Часа через два, в пятницу вечером, когда все правоверные евреи сидели за праздничными столами и пели “змирот”, дверь нашей камеры открылась, и мне строго приказали: “Соберите вещи и следуйте за мной”.
Я взял свои вещи, и меня привели в маленькую камеру, в которой было невероятно холодно. Я осмотрелся: в камере никого не было. Я умолял охранника дать мне хотя бы матрас. Он ответил: “Завтра, но это не важно. Ты ночью умрешь”.
Он закрыл дверь. Я сидел на холодном, мокром полу и дрожал от холода. В непередаваемых страданиях я ждал наступления утра. Мысли о письмах не покидали меня. Я боялся, что раз письма попали в руки чиновников, они могли арестовать мою жену. Утром пришел помощник смотрителя. Я умолял его либо приказать обогреть камеру, либо отдать приказ застрелить меня и положить конец моим мучениям.
От ответил: “Сам я не могу ничего сделать. Я попрошу указаний. Подождите час”.
Он вернулся через час, и меня перевели в маленькую, но теплую камеру.
Я ждал воскресенья. Пришло воскресенье, но никого не было, и продуктовой передачи тоже не было. Я был уверен, что мою бедную семью арестовали. Возможно ли, что на свободе не осталось никого, кто мог бы обо мне позаботиться? Я слышал детские голоса в тюремном дворе, и мне казалось, что это голоса моих детей. Я думал, что их и жену бросили в тюрьму.
В понедельник пришел сам смотритель. Я спросил: “Почему я ничего не получил в воскресенье? Из-за писем?”
От ответил: “За письма Вы получили “строгое заключение”. Это запрещено. Что касается продуктовой передачи, это не наша вина: очевидно, что-то произошло у Вас дома. Я выясню”.
Я воспользовался случаем и попросил прислать еще одного человека в камеру – приличного человека, потому что от одиночества можно сойти с ума. Он пообещал удовлетворить мою просьбу и ушел.
Через час в камеру ввели двух молодых людей. Их ноги и руки были скованы цепями. У них был довольно дикий вид. Наверное, убийцы. Я бы с радостью отказался от их компании. Но мне пришлось скрыть свои чувства и смириться. Все равно ничего нельзя было сделать.

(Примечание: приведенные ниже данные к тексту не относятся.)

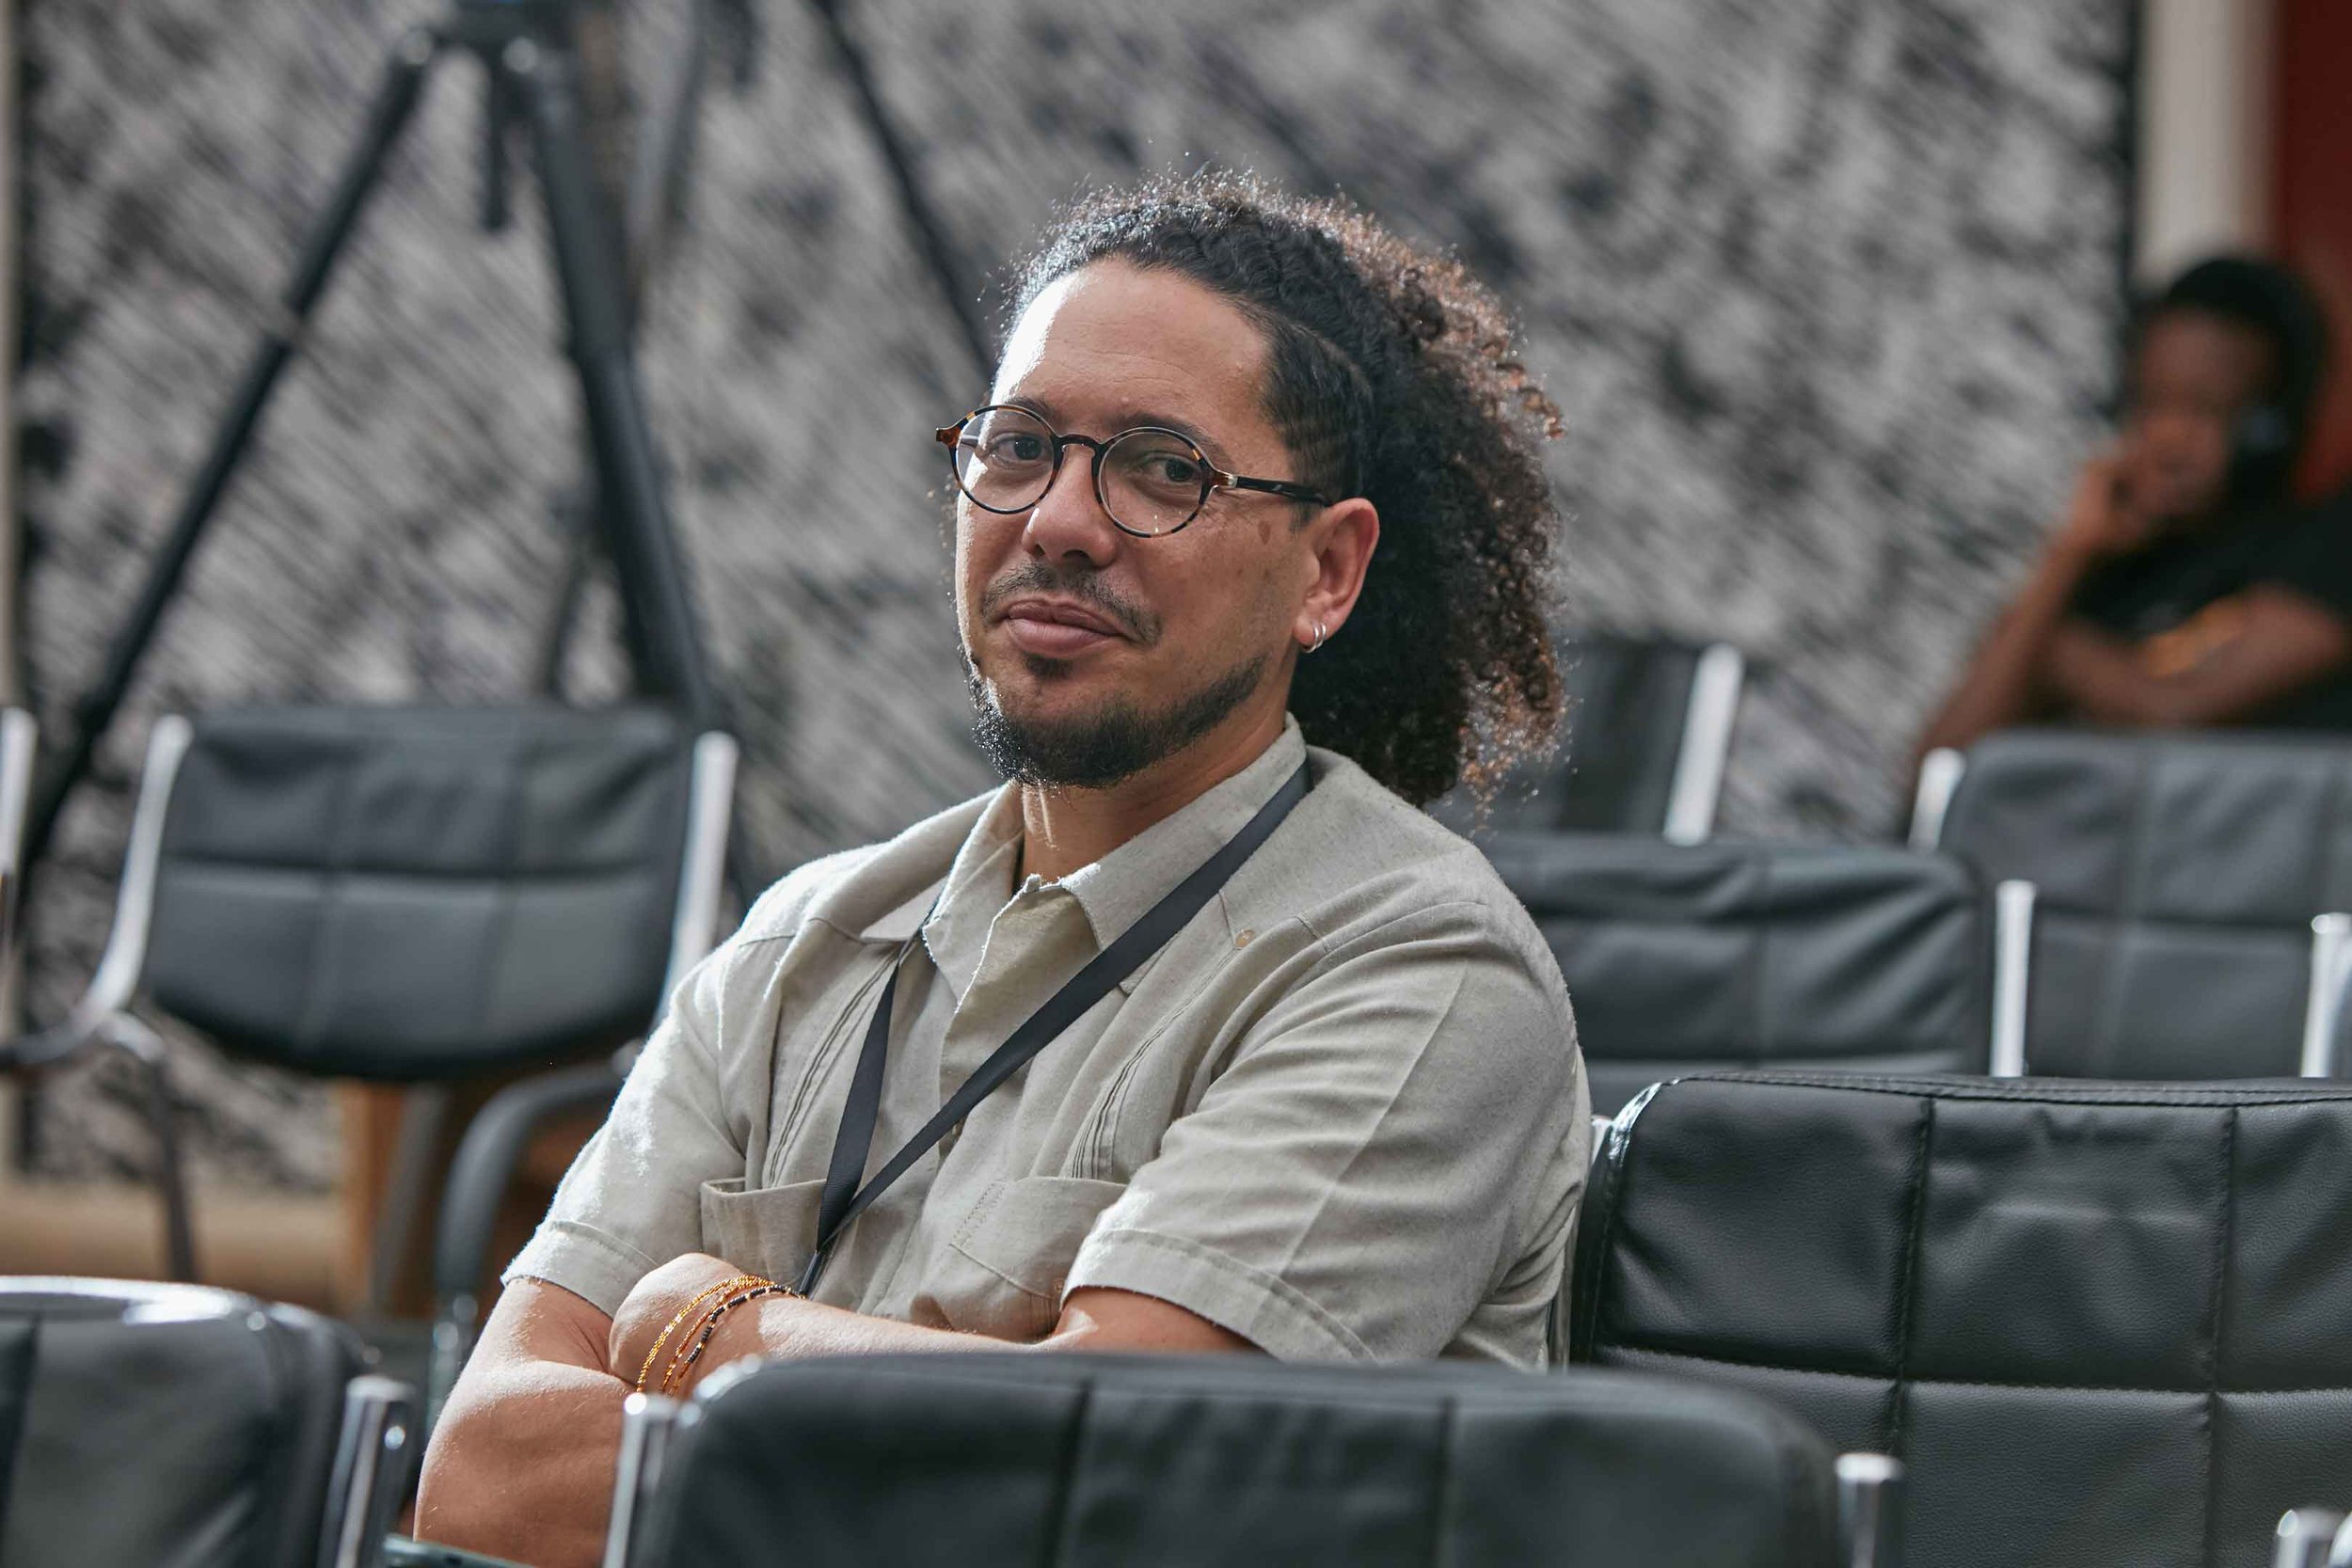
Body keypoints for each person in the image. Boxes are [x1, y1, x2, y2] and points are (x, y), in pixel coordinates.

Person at [418, 174, 1588, 1566]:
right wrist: (936, 1420)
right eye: (1020, 444)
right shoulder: (803, 941)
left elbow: (1094, 1484)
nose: (1061, 519)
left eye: (1164, 467)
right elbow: (481, 1473)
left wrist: (704, 1321)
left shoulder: (1420, 969)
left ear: (1325, 572)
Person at [1918, 256, 2352, 755]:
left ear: (2271, 428)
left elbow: (2178, 713)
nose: (2167, 438)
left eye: (2201, 409)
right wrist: (2070, 554)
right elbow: (1942, 767)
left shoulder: (2327, 547)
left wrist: (2061, 656)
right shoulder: (2117, 571)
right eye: (2151, 404)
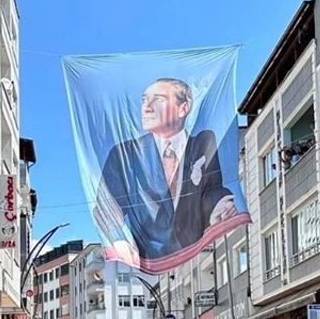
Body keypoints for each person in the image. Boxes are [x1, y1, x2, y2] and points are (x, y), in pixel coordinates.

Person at [95, 78, 238, 263]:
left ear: (183, 108)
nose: (147, 107)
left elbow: (211, 190)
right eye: (145, 100)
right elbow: (106, 205)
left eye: (159, 100)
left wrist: (220, 205)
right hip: (149, 257)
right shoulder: (124, 154)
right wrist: (118, 239)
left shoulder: (203, 144)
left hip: (195, 252)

Прошло еще несколько дней. Однажды утром мне вручили письмо от жены. Она писала, что плохо себя чувствовала, не могла прийти сама, поэтому передает деньги. Меня подбодрило, что они все дома. Но почему я в тюрьме? Что со мной сделают? Сколько времени будут продолжаться мои несправедливые, незаслуженные мучения? Когда наступит конец моим несчастьям?
Эти вопросы не оставляли меня. Я весь день двигался, как выживший из ума человек. Неужели никто не возьмется за мое дело? Неужели нельзя ничего сделать для моего освобождения?